In some circumstances, HbA1c is a less reliable marker than plasma glucose. Examples include people with hemoglobinopathies (eg, sickle cell trait), increased red blood cell turnover (eg, hemodialysis or recent blood cell loss/transfusion), HIV, glucose-6-phosphate dehydrogenase deficiency, or cystic fibrosis, as well as during pregnancy (2nd and 3rd trimester) and the postpartum period.1,7 In addition, primary prevention measures have proven more efficacious for individuals whose glycemic status is based on OGTT results compared with isolated FPG results or HbA1c results meeting the criteria for prediabetes.1

The American Diabetes Association® (ADA) recommends using FPG, OGTT, and HbA1c for diagnosing diabetes and identifying increased diabetes risk (prediabetes). Screening for prediabetes and/or type 2 diabetes should be performed for all individuals beginning at age 35 years, earlier for those with risk factors (see Table 2.3 in Standards of Care in Diabetes—2023 Abridged for Primary Care Providers),8,9 HIV, pregnant individuals, and those planning pregnancy (Table 2).1 For overweight or obese children or adolescents with ≥1 risk factors, screening should be considered after the onset of puberty or after 10 years of age, whichever occurs earlier.1

For individuals with prediabetes, annual monitoring for development of diabetes is recommended; frequency of monitoring may be modified based on an individual’s risk-to-benefit assessment.1 For those without diabetes or prediabetes, screening should be repeated every 3 years.1

Management

Following a diagnosis of diabetes, a combination of laboratory and clinical tests can be used to monitor blood glucose control, detect onset and progression of diabetic complications, and predict treatment response. Recommended testing frequency and target results for these tests can be found in Table 3. 7,10,11 Different laboratory tests are available for monitoring blood glucose control over the short-, long-, and intermediate term to help evaluate the effectiveness of a management plan.

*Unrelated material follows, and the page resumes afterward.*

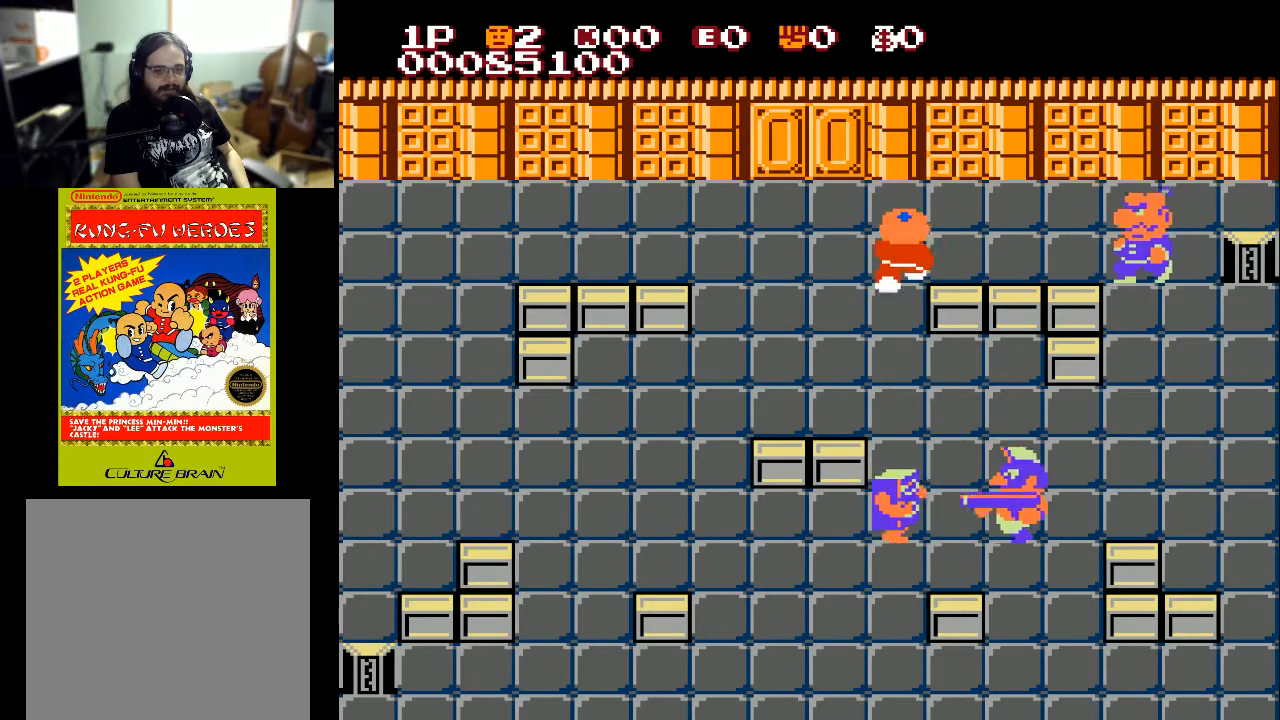
Gameplay with a controller (Xbox layout); each line is a JSON object with the inputs held at the frame after it. "events" lists button and stick changes between this image and that frame as [ms after this image, input, new state], when the widget could be followed in between.
{"buttons": ["DPAD_DOWN"], "left_stick": "center", "right_stick": "center", "events": [[233, "DPAD_DOWN", "down"], [267, "DPAD_LEFT", "up"]]}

Blood glucose monitoring (BGM) and continuous glucose monitoring (CGM) are useful for tracking short-term treatment responses in insulin-treated patients, but their usefulness is less clear in non–insulin-treated patients.7,12 By contrast, the long-term HbA1c measure should be used as the primary test of glycemic control in all nonpregnant adults with diabetes7; lowering HbA1c levels by 1 percentage point reduces the risk of microvascular complications by approximately 40%.13 To help patients relate long-term glucose control to daily BGM measurements, HbA1c test results may be converted to conventional glucose units (mg/dL or mmol/L) and reported as the estimated average glucose (eAG).3-5,7

Alternatives to HbA1c testing for monitoring glycemic control over the intermediate term include fructosamine testing (2 to 3 weeks) and 1,5-anhydroglucitol (1,5-AG, 1 to 2 weeks) testing. Fructosamine testing is particularly useful when HbA1c may not be a reliable marker, such as in hemodialysis patients with high red blood cell turnover, early responses to treatment changes, and pregnancy complicated by diabetes.14 Levels of 1,5-AG are used to assess postprandial excursions in individuals with moderately or well-controlled HbA1c levels (6.5% to 8.0%).11,14 A 2020 study proposes that 1,5-AG be used to increase physician awareness of steroid-induced hyperglycemia and poor short-term glycemic control, which is associated with poorer outcomes.15 Levels of 1,5-AG have been found to be predictive of microvascular complications, independent of HbA1c, in patients undergoing glucose and blood pressure-lowering therapy.16 However, no current guidelines provide recommendations on how either fructosamine or 1,5-AG should be incorporated into clinical practice.7,14 Quest Diagnostics offers 1,5-AG testing, which can be used as suggested (Figure)11 in conjunction with HbA1c to identify individuals experiencing postprandial excursions over the short- to intermediate term. The 1,5-AG test is unreliable for patients taking SGLT2 inhibitors because of assay interference.17

Figure. Suggested Use of the 1,5-AG Test

Individuals with diabetes are at increased risk of heart and kidney disease, retinopathy, neuropathy, and nonalcoholic fatty liver disease (NAFLD). Routine eye and foot exams, along with blood pressure, lipids, urine albumin-creatinine ratio, creatinine/estimated glomerular filtration rate (eGFR), and liver function testing, are recommended to detect the onset and monitor progression of these complications (Table 4).6,18,19

Tables 1, 2, 3, and 4 are provided for informational purposes only and are not intended as medical advice. Test selection and interpretation, diagnosis, and patient management decisions should be based on the physician’s education, clinical expertise, and assessment of the patient.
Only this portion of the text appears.